INFORMATION SHOWN: Begin

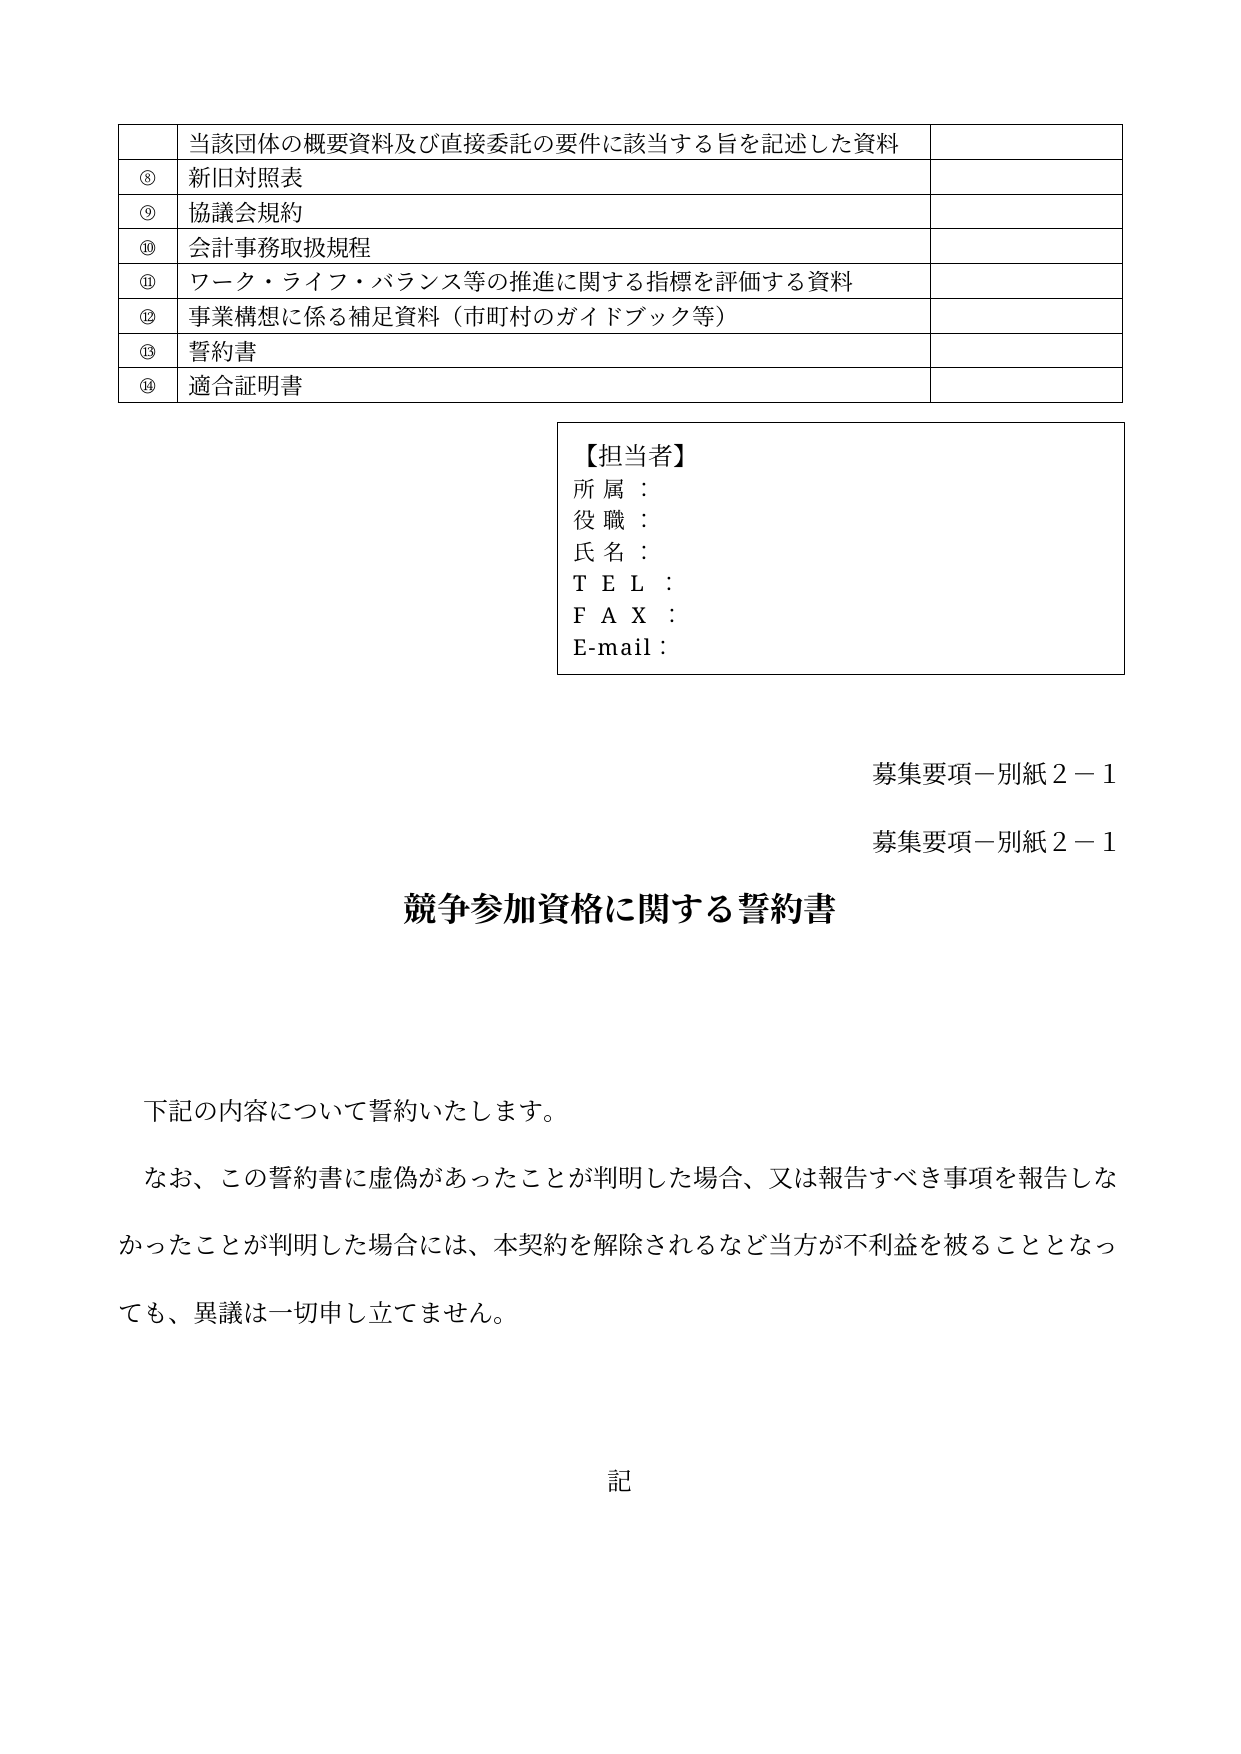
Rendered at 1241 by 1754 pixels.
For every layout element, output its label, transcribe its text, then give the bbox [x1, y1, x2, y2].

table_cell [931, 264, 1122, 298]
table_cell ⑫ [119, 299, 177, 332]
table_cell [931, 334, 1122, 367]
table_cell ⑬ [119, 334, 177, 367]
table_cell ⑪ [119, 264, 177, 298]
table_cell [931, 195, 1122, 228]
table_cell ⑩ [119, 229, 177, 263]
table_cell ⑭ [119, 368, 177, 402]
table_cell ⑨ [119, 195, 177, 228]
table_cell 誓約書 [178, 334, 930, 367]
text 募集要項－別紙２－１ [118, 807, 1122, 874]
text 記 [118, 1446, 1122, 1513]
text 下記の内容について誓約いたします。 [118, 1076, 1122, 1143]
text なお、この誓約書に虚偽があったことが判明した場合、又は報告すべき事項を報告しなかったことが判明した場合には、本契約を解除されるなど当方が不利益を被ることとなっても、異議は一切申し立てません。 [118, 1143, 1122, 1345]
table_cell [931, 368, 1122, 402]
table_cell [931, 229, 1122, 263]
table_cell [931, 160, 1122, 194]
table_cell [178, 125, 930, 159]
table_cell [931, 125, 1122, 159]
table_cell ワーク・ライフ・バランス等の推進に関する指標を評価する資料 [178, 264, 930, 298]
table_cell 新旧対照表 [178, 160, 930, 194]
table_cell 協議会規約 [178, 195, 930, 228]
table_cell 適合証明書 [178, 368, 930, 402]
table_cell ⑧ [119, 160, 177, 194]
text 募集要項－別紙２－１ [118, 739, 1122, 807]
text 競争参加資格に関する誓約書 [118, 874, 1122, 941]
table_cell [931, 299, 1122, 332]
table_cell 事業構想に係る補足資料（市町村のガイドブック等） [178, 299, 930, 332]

INFORMATION SHOWN: End

▶ **EXERCISE DETAILS**
Except for pictures, copy the records above exactly.

▶ **PROBLEM SOLUTION**
Rendered at 1241 by 1754 pixels.
For every layout element, output its label, transcribe its text, then give the bbox [x1, y1, x2, y2].

table_cell [931, 264, 1122, 298]
table_cell ⑫ [119, 299, 177, 332]
table_cell [931, 334, 1122, 367]
table_cell ⑬ [119, 334, 177, 367]
table_cell ⑪ [119, 264, 177, 298]
table_cell [931, 195, 1122, 228]
table_cell ⑩ [119, 229, 177, 263]
table_cell ⑭ [119, 368, 177, 402]
table_cell ⑨ [119, 195, 177, 228]
table_cell 誓約書 [178, 334, 930, 367]
text 募集要項－別紙２－１ [118, 807, 1122, 874]
text 記 [118, 1446, 1122, 1513]
text 下記の内容について誓約いたします。 [118, 1076, 1122, 1143]
text なお、この誓約書に虚偽があったことが判明した場合、又は報告すべき事項を報告しなかったことが判明した場合には、本契約を解除されるなど当方が不利益を被ることとなっても、異議は一切申し立てません。 [118, 1143, 1122, 1345]
table_cell [931, 368, 1122, 402]
table_cell [931, 229, 1122, 263]
table_cell [931, 160, 1122, 194]
table_cell [178, 125, 930, 159]
table_cell [931, 125, 1122, 159]
table_cell ワーク・ライフ・バランス等の推進に関する指標を評価する資料 [178, 264, 930, 298]
table_cell 新旧対照表 [178, 160, 930, 194]
table_cell 協議会規約 [178, 195, 930, 228]
table_cell 適合証明書 [178, 368, 930, 402]
table_cell ⑧ [119, 160, 177, 194]
text 募集要項－別紙２－１ [118, 739, 1122, 807]
text 競争参加資格に関する誓約書 [118, 874, 1122, 941]
table_cell [931, 299, 1122, 332]
table_cell 事業構想に係る補足資料（市町村のガイドブック等） [178, 299, 930, 332]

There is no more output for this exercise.